Identify each line in the rows below that contains the word "What", and copy those lines out.
--- --- ---
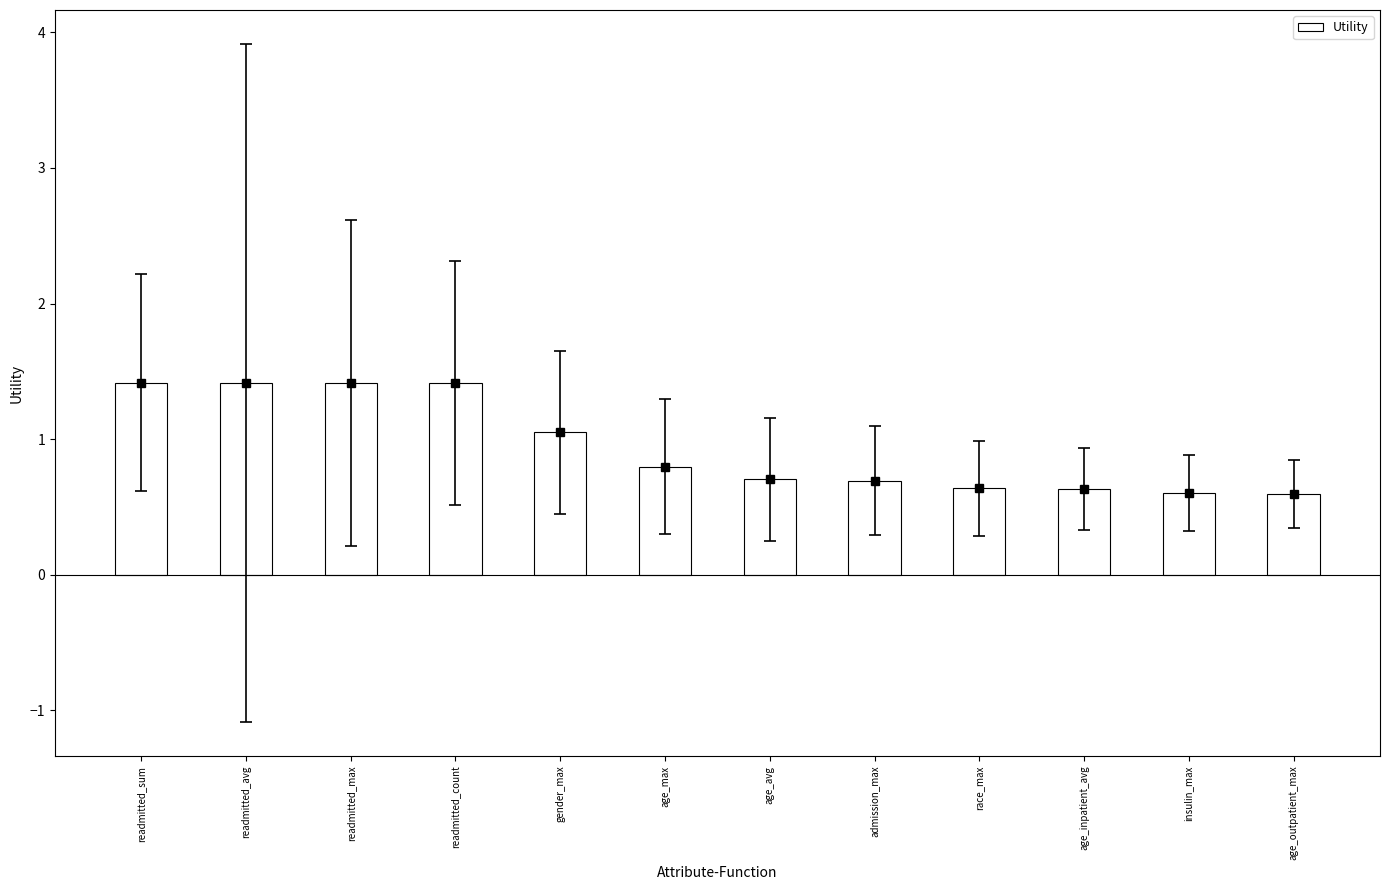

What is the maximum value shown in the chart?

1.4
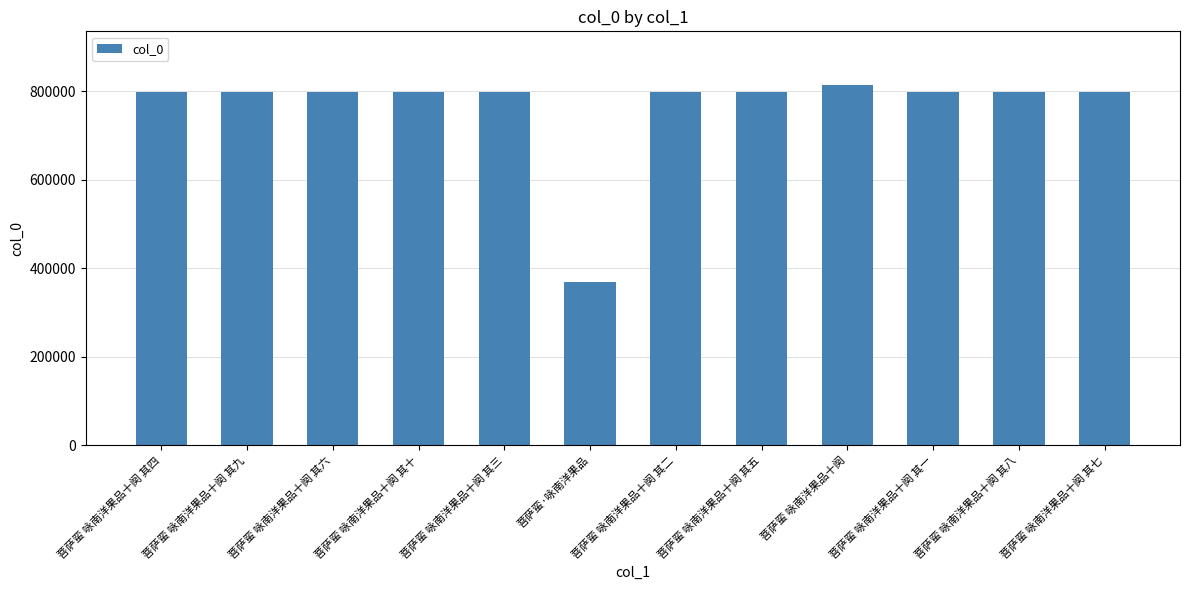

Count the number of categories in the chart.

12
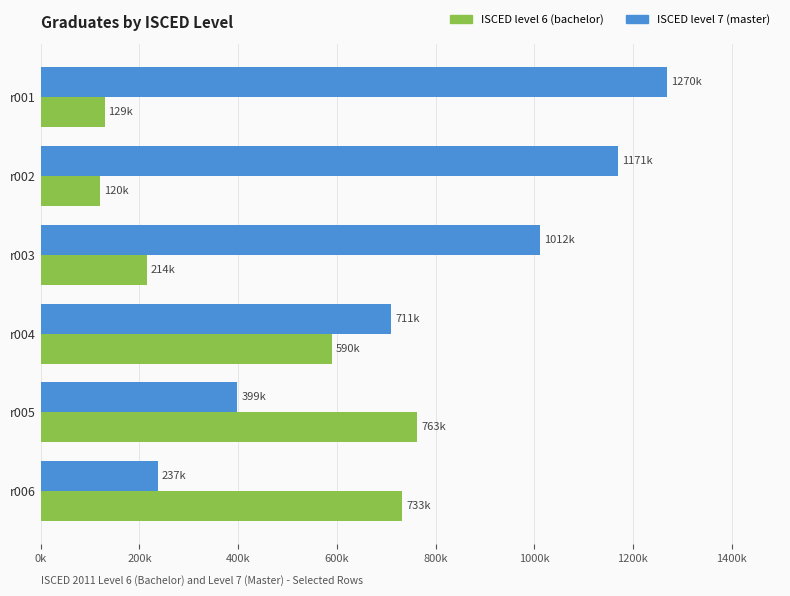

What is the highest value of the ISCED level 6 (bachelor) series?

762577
--- --- ---
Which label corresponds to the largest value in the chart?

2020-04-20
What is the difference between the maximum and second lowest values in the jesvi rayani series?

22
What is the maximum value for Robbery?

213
--- --- ---
**RESPONSE AREA:**
What is the maximum value shown in the chart?
What is the highest value of the ISCED level 6 (bachelor) series?
What is the difference between the maximum and second lowest values in the jesvi rayani series?
What is the maximum value for Robbery?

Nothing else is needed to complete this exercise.